WHAT IS EXPECTED - All the data should be transcribed exactly, with every line kept.

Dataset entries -
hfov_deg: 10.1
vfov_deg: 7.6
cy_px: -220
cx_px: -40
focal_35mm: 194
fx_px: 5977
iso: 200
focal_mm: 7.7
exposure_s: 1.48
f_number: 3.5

RESPONSE -
hfov_deg: 10.1
vfov_deg: 7.6
cy_px: -220
cx_px: -40
focal_35mm: 194
fx_px: 5977
iso: 200
focal_mm: 7.7
exposure_s: 1.48
f_number: 3.5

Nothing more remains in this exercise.